AIM OF THE TASK: Put every text line from the rows below into a JSON list of strings, one string per line, and omit any blank lines. Leave the pictures out of the answer.

-------- RECORDS SHOWN --------

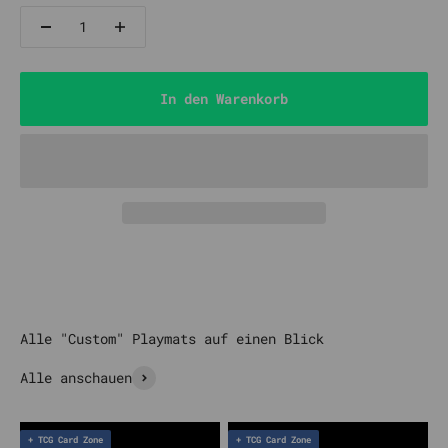
In den Warenkorb
Alle anschauen
+ TCG Card Zone
+ TCG Card Zone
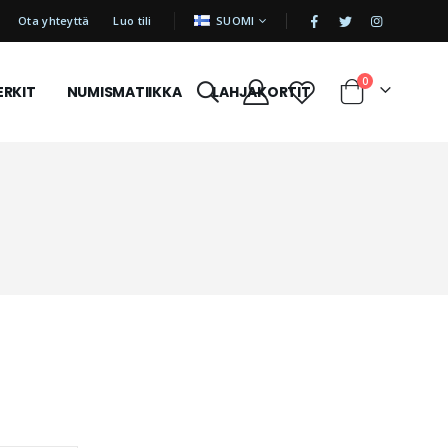
|
KIELI
Ota yhteyttä
Luo tili
SUOMI
tuotetta
0
ERKIT
NUMISMATIIKKA
LAHJAKORTIT
Cart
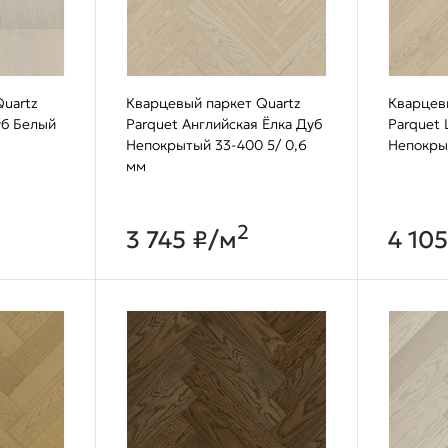
uartz
Кварцевый паркет Quartz
Кварцев
уб Белый
Parquet Английская Ёлка Дуб
Parquet
Непокрытый 33-400 5/ 0,6
Непокры
мм
2
3 745 ₽/м
4 10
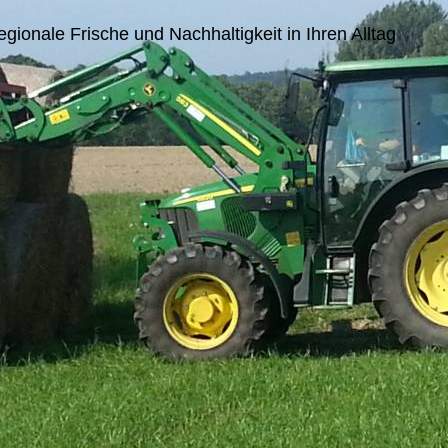
ionale Frische und Nachhaltigkeit in Ihren Alltag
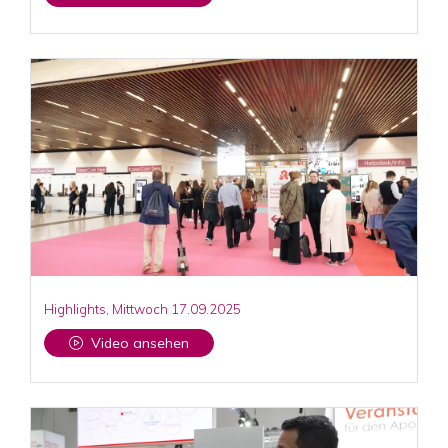
Highlights, Mittwoch 17.09.2025
Video ansehen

--------

ANSWER:
[
  "In den Warenkorb",
  "Alle anschauen",
  "+ TCG Card Zone",
  "+ TCG Card Zone",
  "|",
  "KIELI",
  "Ota yhteyttä",
  "Luo tili",
  "SUOMI",
  "tuotetta",
  "0",
  "ERKIT",
  "NUMISMATIIKKA",
  "LAHJAKORTIT",
  "Cart",
  "uartz",
  "Кварцевый паркет Quartz",
  "Кварцев",
  "уб Белый",
  "Parquet Английская Ёлка Дуб",
  "Parquet",
  "Непокрытый 33-400 5/ 0,6",
  "Непокры",
  "мм",
  "2",
  "3 745 ₽/м",
  "4 10",
  "ionale Frische und Nachhaltigkeit in Ihren Alltag",
  "Highlights, Mittwoch 17.09.2025",
  "Video ansehen"
]